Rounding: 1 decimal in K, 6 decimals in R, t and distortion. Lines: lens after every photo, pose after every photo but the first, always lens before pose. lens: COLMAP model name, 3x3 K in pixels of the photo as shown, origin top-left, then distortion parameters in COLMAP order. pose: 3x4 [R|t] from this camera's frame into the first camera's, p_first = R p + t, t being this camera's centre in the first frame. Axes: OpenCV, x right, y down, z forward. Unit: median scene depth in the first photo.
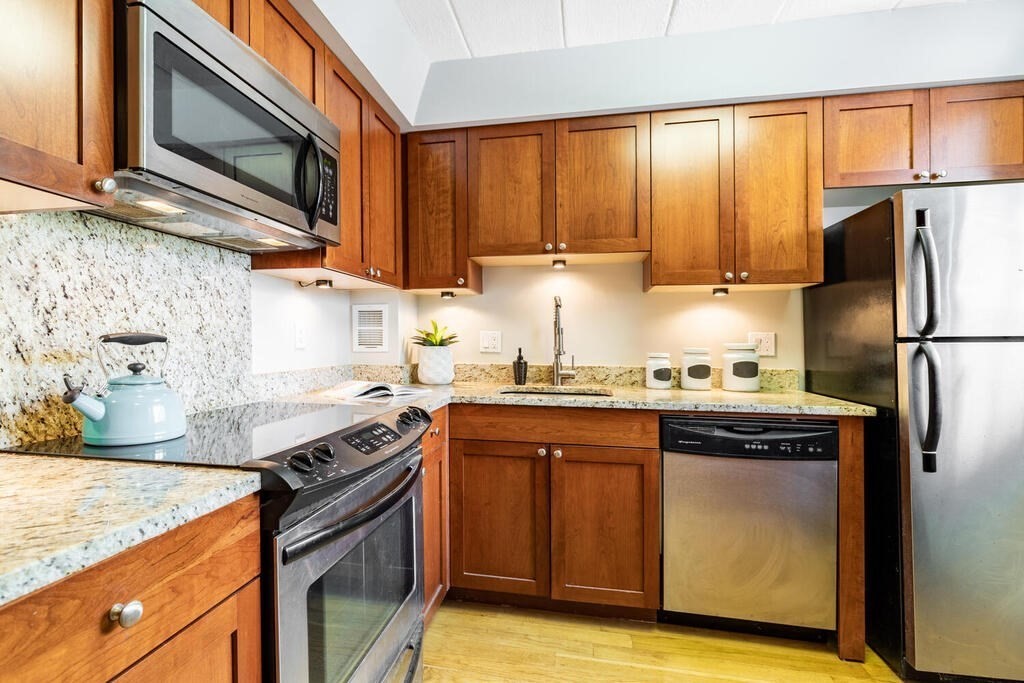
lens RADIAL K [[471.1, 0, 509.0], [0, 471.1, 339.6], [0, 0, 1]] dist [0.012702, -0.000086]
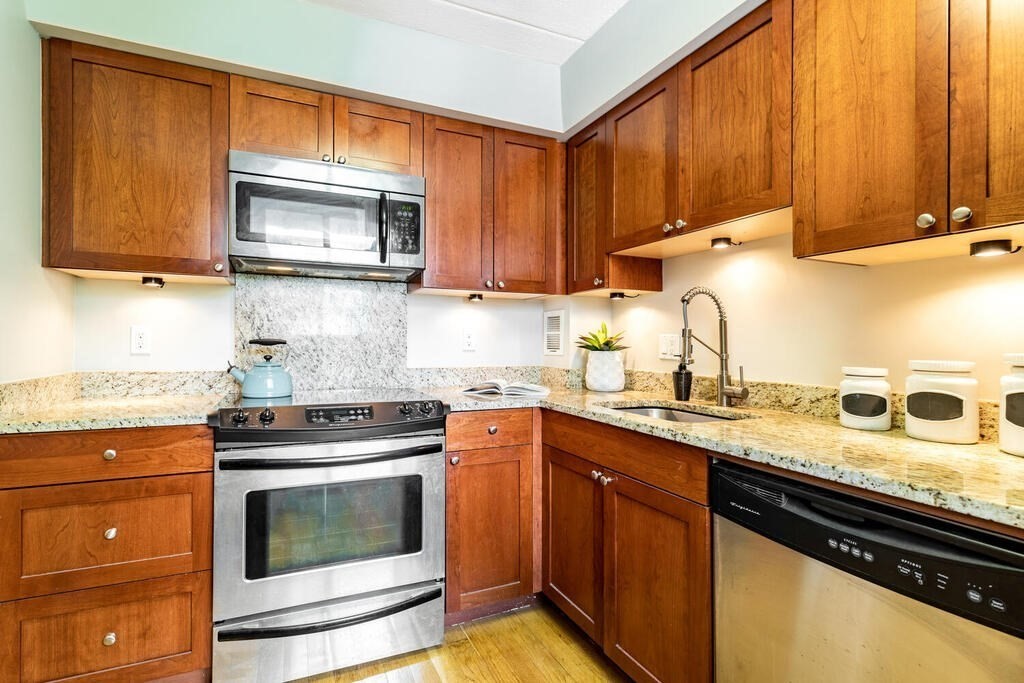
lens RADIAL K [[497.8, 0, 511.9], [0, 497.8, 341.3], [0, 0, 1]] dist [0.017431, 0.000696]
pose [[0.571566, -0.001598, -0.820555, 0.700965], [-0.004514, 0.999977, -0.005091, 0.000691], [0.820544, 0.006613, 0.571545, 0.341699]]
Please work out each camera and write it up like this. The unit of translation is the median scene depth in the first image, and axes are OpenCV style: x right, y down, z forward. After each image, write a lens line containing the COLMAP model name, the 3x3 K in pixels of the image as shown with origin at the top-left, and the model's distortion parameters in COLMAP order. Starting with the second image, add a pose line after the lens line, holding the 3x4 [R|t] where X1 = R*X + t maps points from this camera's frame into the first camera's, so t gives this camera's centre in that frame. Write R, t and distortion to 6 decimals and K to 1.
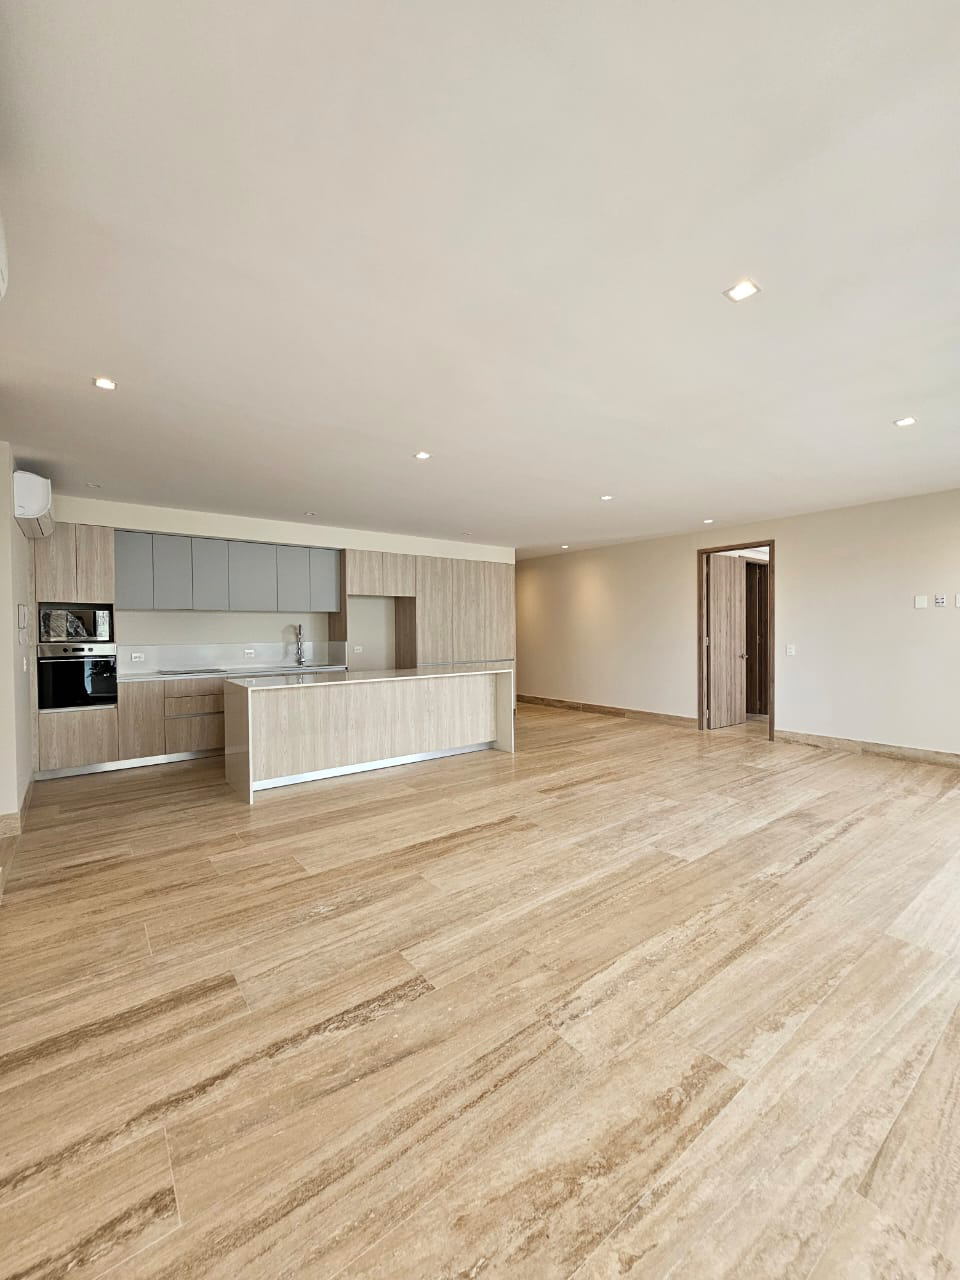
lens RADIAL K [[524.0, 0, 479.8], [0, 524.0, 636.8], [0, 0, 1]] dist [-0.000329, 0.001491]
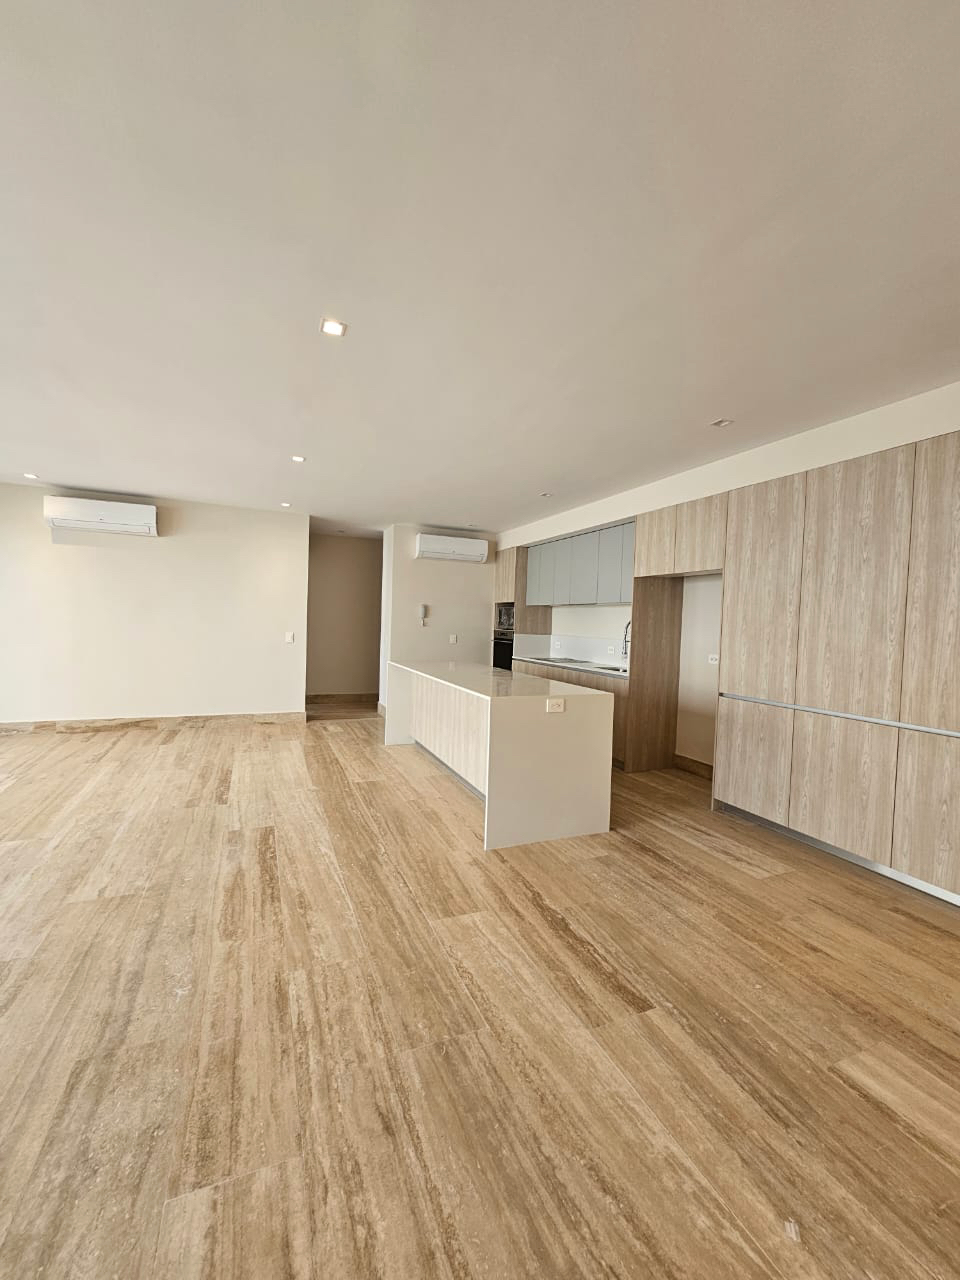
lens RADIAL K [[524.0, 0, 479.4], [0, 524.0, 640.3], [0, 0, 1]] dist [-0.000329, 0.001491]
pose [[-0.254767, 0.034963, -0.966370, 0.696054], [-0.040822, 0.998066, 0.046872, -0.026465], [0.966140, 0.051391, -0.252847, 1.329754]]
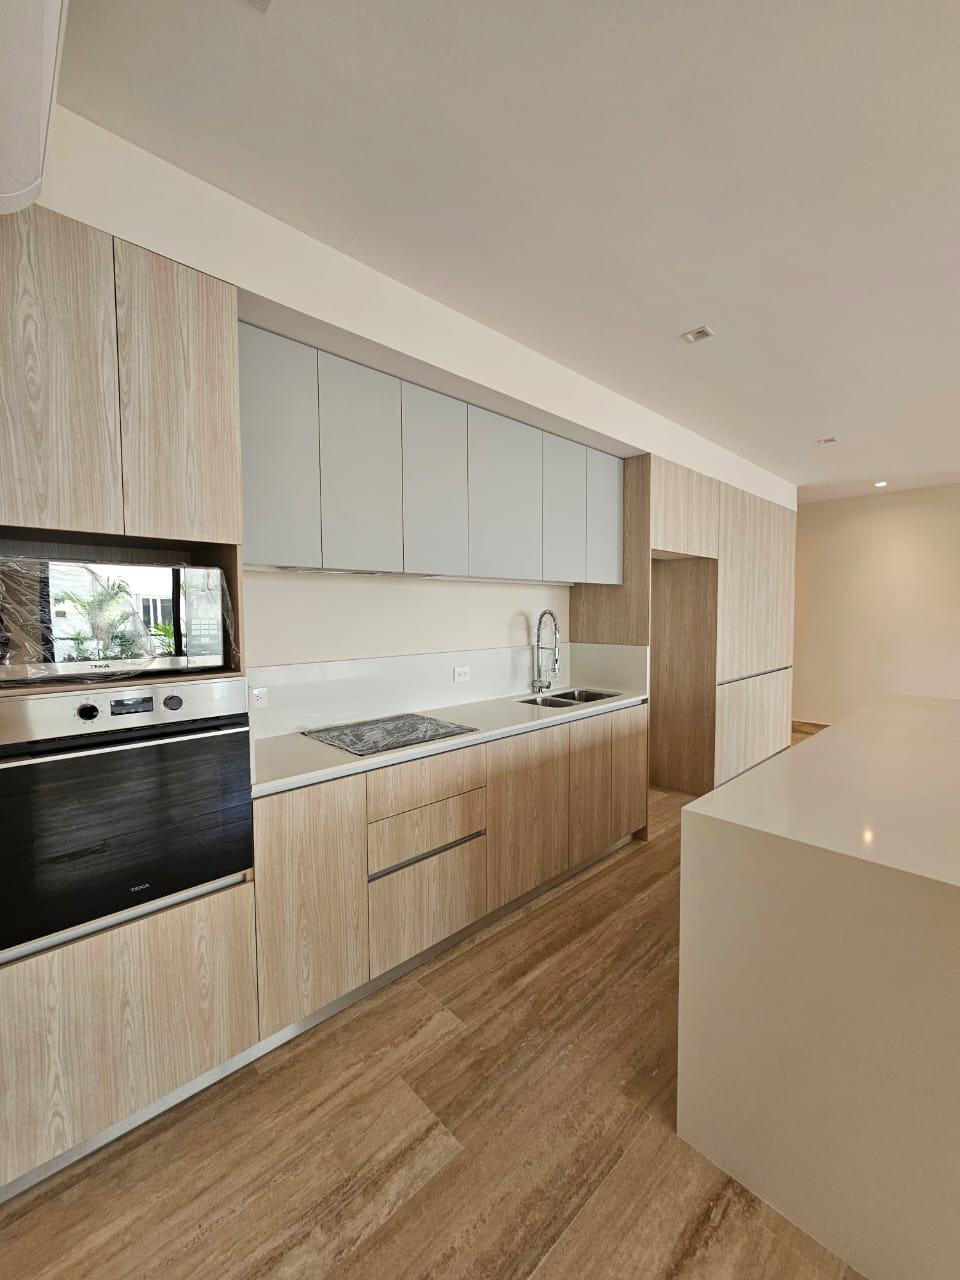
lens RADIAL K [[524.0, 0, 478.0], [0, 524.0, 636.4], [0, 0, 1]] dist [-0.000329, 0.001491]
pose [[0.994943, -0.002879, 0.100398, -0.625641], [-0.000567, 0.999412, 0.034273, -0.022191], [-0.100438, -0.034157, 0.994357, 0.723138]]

Work task
Copy out all the items above again with "scene depth" renamed to "scene distance" and nothing else altered. Leave the pictures out.

Exercise output
Rounding: 1 decimal in K, 6 decimals in R, t and distortion. Lines: lens after every photo, pose after every photo but the first, always lens before pose. lens: COLMAP model name, 3x3 K in pixels of the photo as shown, origin top-left, then distortion parameters in COLMAP order. pose: 3x4 [R|t] from this camera's frame into the first camera's, p_first = R p + t, t being this camera's centre in the first frame. Axes: OpenCV, x right, y down, z forward. Unit: median scene distance in the first photo.
lens RADIAL K [[471.1, 0, 509.0], [0, 471.1, 339.6], [0, 0, 1]] dist [0.012702, -0.000086]
lens RADIAL K [[497.8, 0, 511.9], [0, 497.8, 341.3], [0, 0, 1]] dist [0.017431, 0.000696]
pose [[0.571566, -0.001598, -0.820555, 0.700965], [-0.004514, 0.999977, -0.005091, 0.000691], [0.820544, 0.006613, 0.571545, 0.341699]]
Please work out each camera and write it up like this. The unit of translation is the median scene distance in the first image, and axes are OpenCV style: x right, y down, z forward. After each image, write a lens line containing the COLMAP model name, the 3x3 K in pixels of the image as shown with origin at the top-left, and the model's distortion parameters in COLMAP order. Starting with the second image, add a pose line after the lens line, holding the 3x4 [R|t] where X1 = R*X + t maps points from this camera's frame into the first camera's, so t gives this camera's centre in that frame. Write R, t and distortion to 6 decimals and K to 1.
lens RADIAL K [[524.0, 0, 479.8], [0, 524.0, 636.8], [0, 0, 1]] dist [-0.000329, 0.001491]
lens RADIAL K [[524.0, 0, 479.4], [0, 524.0, 640.3], [0, 0, 1]] dist [-0.000329, 0.001491]
pose [[-0.254767, 0.034963, -0.966370, 0.696054], [-0.040822, 0.998066, 0.046872, -0.026465], [0.966140, 0.051391, -0.252847, 1.329754]]
lens RADIAL K [[524.0, 0, 478.0], [0, 524.0, 636.4], [0, 0, 1]] dist [-0.000329, 0.001491]
pose [[0.994943, -0.002879, 0.100398, -0.625641], [-0.000567, 0.999412, 0.034273, -0.022191], [-0.100438, -0.034157, 0.994357, 0.723138]]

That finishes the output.